Seguro que ante esta proliferación de nuevos términos habrán escuchado a alguna persona mayor soltar aquella frase de «con lo bonito que es decir nosequé en vez de nosecuantos». Y es que es así, claro que se pueden añadir e incluir a nuestro acervo nuevas palabras, claro que es positivo ampliar horizontes, pero la clave de esta reivindicación es lo bonito, lo hermoso que resulta el conservar la etimología de nuestro pasado, heredar la manera de comunicarse de nuestros abuelos. Lo bello no entiende de necesidad, de aceptación o de academias, lo bello se escapa de los diccionarios, de lo correcto. Venía masticando esta reflexión desde que este año Kike Remolino haya llevado al Falla su chirigota 'Los Butaneros', que se vertebra a través del personaje de unos viejos rockeros que se resisten a que se pierda la costumbre gaditana de llamar 'butano' al litro de cerveza. También en esa línea iba una de las cuartetas del popurrí de 'Los Calaítas', flamantes ganadores, esos Eugenios que con mucha retranca enumeraban un montón de peculiares acepciones andaluzas (cambembo, chufla, aliquindoi) para acabar diciendo que luego nos quejamos de que el catalán no hay quien lo entienda.

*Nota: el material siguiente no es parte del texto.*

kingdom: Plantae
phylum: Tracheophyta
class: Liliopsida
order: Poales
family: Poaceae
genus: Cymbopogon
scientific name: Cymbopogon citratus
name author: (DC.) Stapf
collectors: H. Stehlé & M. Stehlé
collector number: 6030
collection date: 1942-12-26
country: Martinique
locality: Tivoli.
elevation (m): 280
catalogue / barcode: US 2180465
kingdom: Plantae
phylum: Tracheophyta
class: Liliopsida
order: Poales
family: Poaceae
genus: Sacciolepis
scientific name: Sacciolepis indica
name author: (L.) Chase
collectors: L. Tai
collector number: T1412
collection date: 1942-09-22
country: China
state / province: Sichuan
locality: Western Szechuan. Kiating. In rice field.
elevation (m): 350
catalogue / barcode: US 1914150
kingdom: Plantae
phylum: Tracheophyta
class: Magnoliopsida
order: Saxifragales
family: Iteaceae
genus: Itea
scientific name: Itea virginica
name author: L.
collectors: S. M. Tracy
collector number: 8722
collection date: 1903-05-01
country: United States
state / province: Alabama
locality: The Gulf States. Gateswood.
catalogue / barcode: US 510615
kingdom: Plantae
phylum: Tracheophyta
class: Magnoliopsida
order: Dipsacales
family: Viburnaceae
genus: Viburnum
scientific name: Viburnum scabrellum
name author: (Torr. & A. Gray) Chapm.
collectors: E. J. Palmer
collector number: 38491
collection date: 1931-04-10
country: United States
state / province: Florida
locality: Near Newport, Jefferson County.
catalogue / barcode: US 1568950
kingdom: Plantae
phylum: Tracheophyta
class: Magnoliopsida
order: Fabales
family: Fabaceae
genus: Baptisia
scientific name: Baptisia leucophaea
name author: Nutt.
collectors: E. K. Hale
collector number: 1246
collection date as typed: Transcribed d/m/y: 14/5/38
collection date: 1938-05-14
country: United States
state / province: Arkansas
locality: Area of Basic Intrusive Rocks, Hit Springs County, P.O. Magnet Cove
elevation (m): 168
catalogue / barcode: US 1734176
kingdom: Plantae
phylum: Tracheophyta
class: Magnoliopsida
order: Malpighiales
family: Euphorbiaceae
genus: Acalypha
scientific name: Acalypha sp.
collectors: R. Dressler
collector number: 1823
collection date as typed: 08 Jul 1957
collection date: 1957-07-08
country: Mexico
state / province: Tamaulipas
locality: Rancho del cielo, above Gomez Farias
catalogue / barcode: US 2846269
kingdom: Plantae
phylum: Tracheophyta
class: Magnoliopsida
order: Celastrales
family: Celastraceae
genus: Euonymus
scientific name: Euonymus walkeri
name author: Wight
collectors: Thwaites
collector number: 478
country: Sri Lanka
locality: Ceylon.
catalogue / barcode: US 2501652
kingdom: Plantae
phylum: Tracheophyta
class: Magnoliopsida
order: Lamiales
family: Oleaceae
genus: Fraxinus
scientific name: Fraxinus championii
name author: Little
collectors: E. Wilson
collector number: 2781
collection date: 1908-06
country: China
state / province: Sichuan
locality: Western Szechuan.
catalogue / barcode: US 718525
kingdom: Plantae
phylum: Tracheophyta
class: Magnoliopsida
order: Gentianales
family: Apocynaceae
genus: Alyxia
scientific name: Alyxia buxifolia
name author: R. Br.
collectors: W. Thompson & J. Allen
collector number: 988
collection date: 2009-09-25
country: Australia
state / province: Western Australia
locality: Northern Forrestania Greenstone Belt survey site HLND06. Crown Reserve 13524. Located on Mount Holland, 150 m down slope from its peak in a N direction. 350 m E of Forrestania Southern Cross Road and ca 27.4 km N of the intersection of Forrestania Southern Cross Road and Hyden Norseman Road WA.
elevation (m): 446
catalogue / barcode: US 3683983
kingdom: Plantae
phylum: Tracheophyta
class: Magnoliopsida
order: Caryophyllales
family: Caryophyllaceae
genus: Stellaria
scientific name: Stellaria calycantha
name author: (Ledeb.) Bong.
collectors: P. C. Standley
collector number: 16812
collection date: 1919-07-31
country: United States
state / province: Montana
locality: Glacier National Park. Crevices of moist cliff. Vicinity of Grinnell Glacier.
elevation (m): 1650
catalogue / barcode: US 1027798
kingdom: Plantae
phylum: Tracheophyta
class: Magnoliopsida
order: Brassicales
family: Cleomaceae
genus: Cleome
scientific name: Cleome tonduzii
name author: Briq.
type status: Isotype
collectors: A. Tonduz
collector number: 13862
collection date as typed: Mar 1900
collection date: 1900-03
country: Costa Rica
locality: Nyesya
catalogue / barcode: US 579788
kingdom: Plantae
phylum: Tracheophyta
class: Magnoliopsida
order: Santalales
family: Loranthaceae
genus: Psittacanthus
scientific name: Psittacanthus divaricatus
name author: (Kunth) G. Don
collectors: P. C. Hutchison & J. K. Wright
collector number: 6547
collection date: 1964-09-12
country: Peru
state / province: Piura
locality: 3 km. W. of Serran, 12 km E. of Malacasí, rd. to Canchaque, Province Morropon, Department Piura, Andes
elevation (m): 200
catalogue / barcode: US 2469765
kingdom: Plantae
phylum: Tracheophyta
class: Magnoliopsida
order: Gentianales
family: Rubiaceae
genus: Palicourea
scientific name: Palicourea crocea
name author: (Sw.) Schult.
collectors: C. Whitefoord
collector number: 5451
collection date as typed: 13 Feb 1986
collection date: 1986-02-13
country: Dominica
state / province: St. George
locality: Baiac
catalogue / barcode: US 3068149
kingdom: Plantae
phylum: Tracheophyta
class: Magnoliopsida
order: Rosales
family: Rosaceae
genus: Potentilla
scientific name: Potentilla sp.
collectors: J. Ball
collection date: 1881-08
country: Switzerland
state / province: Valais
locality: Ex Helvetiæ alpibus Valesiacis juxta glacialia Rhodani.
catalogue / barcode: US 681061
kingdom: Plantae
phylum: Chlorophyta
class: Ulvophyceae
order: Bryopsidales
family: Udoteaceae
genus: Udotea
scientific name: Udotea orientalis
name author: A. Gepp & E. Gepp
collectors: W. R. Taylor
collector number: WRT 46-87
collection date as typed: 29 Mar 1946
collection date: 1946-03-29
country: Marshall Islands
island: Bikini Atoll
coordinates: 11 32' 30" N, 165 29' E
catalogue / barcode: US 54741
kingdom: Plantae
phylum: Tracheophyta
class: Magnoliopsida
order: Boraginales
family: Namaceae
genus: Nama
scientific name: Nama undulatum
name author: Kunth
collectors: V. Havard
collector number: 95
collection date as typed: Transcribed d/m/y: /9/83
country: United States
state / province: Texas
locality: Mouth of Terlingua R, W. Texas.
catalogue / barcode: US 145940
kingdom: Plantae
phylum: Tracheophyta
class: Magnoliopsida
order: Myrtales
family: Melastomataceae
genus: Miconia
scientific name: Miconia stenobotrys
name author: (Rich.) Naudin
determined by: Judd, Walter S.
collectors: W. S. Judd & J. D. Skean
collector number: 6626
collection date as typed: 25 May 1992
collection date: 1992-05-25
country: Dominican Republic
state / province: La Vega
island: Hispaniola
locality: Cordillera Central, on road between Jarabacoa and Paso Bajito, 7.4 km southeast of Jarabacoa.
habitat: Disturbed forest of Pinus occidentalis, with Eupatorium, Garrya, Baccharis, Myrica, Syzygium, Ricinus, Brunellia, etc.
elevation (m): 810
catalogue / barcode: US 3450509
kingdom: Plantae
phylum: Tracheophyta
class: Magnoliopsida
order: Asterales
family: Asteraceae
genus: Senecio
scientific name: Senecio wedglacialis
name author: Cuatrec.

No sé, creo que las palabras correctas hablan más de lo que dicen, significan más de lo que significan. Lo comprobé el pasado domingo al volver de Cádiz con el hambre ganándole al cansancio. Tenía antojo de algo, pero no sabía de qué. Hasta que quien me acompañaba propuso ir a tomar una salchicha. No un hot dog, no un perrito caliente. Una salchicha. Y ya sabrá usted, querido lector, lo que evoca eso en Sevilla, lo que colorea en la imaginación. La farola que serpentea, el azulejo que corona la casa antigua, la cancela verde, las sillas de plástico, el servilletero de Cruzcampo, el camarero vestido de negro fumando en la puerta, la carta plastificada, los botes rojos y amarillos sobre la mesa con la papelera calzando la pata, la otra bandera de España. Una 'sarsicha'. Un Akela. Y punto en boca.